EXTRACT PROVIDED —
····················
Toronto

New city report recommends vacant home tax in Toronto

A new report going to the city's executive committee recommends Toronto implement a vacant home tax to increase its housing supply.

Mayor says proposed tax would 'help make more housing available'

A new city report advocates for a vacant home tax in Toronto. If enacted, it would come into effect in 2022. (John Rieti/CBC)

A new report going to Toronto's executive committee recommends the city implement a vacant home tax to increase its housing supply.

Both the city's chief financial officer and treasurer, as well as the executive director housing secretariat are recommending the new tax which, if enacted, would come into force in 2022.

The report notes the program's aim is to influence a homeowner to either occupy or rent out their dwelling for at least six months of the year, or pay up.

At a Thursday morning news conference, Mayor John Tory said the move would encourage people not to leave homes vacant in Toronto.

"That is the real purpose of the tax ... it will help to make more housing available," Tory said.

The mayor also noted that the "vast majority" of Toronto residents would not pay the tax citing various exemptions, for example for people who are out of a home because they're sick, spending half a year in Florida or conducting renovations.

"We simply can't afford ... to have housing accommodation for thousands of people sitting empty," Tory said.

"You can live in it, you can rent it, but if it sits empty, you will pay a tax."

The city is estimating that program start-up costs could be in the $10 million to $13 million range over a two-year period. 

The report uses a similar tax enacted in Vancouver for comparison, and using that city's metrics, states the tax could yield $55 to $66 million in revenue per year in Toronto.

However, the report notes, the prevalence and reasons for properties being left vacant in Toronto may have also been affected by COVID-19, and so revenue projections could be similarly affected in "ways that cannot be reasonably estimated."
····················
ENTRIES SUPPLIED —
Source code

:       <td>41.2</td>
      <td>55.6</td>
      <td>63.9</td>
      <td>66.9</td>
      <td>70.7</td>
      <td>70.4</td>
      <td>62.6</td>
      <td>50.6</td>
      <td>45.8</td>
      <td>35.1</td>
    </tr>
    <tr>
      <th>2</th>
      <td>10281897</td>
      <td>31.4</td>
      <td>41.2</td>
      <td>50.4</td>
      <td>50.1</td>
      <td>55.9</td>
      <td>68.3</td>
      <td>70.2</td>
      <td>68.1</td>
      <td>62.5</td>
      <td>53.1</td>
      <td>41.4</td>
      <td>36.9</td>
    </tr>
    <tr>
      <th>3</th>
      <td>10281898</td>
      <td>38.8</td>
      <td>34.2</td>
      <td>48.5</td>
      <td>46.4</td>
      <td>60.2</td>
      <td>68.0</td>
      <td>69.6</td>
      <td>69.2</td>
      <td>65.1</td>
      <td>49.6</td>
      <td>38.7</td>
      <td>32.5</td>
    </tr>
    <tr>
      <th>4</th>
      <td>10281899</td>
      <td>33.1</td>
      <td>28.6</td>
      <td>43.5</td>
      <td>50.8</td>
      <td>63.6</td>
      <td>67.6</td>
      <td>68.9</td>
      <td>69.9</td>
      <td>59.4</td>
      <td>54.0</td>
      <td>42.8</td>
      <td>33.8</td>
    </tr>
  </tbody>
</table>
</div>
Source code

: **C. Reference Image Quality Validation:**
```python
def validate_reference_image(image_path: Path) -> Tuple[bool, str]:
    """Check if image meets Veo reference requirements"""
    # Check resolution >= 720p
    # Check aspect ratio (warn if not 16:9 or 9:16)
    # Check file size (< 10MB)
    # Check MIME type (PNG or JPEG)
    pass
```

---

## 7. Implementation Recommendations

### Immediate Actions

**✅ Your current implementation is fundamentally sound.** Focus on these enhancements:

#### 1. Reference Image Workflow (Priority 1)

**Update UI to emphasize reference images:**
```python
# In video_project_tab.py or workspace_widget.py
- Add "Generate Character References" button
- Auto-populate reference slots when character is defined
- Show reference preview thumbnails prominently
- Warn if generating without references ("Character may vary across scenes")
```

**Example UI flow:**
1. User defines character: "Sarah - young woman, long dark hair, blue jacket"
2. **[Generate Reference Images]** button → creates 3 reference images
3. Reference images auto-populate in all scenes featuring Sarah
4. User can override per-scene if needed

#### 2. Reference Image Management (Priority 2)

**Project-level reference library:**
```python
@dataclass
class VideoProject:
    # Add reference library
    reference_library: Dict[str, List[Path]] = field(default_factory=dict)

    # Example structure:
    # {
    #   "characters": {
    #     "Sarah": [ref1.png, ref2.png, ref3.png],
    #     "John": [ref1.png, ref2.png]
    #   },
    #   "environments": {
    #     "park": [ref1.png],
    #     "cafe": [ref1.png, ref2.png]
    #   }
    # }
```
····················
EXERCISE TASKS —
**A.** In the Toronto vacant home tax article, why might the revenue projections be off? Answer in one to three sentences.
**B.** According to the Toronto vacant home tax article, how much does the city estimate the program's start-up costs could be?
**C.** Carry on writing the Toronto vacant home tax article from the point where it ends.
The data have nothing to do with what you're asked to do here.

ANSWERS TO THE EXERCISES —
**A.** The report says COVID-19 may have changed how common vacant properties are in Toronto and why they sit empty. Because of that, the revenue projections could also be affected in ways that can't be reasonably estimated.

**B.** Between $10 million and $13 million over a two-year period.

**C.**
Mayor John Tory says he supports the tax. (CBC)

Vancouver's empty homes tax came into effect in 2018 amid a housing crisis and low vacancy rates, with the aim of motivating owners of empty and under-utilized properties to put them onto the rental market. 

Owners are taxed based on the assessed value of a home that isn't their principal residence or isn't rented out for at least six months of the year.

According to the Canada Mortgage and Housing Corporation, the tax, combined with other market forces, helped push 5,000 condominiums to the rental market in 2019, including 3,000 in downtown Vancouver.

The city of Vancouver says since its inception, the tax has helped reduce the number of empty homes in the city by 25 per cent. 

"We know that Toronto's vacancy rate has been historically low, making finding housing a challenge," said Coun. Ana Bailão, chair of the planning and housing committee, in a statement. "Transitioning vacant homes to occupied homes would improve housing choice and affordability for a number of Toronto residents, and revenues from the vacant home tax could go toward creating more affordable housing in the city."

If approved, Toronto's report would go before city council at its Dec. 16 and 17 meeting.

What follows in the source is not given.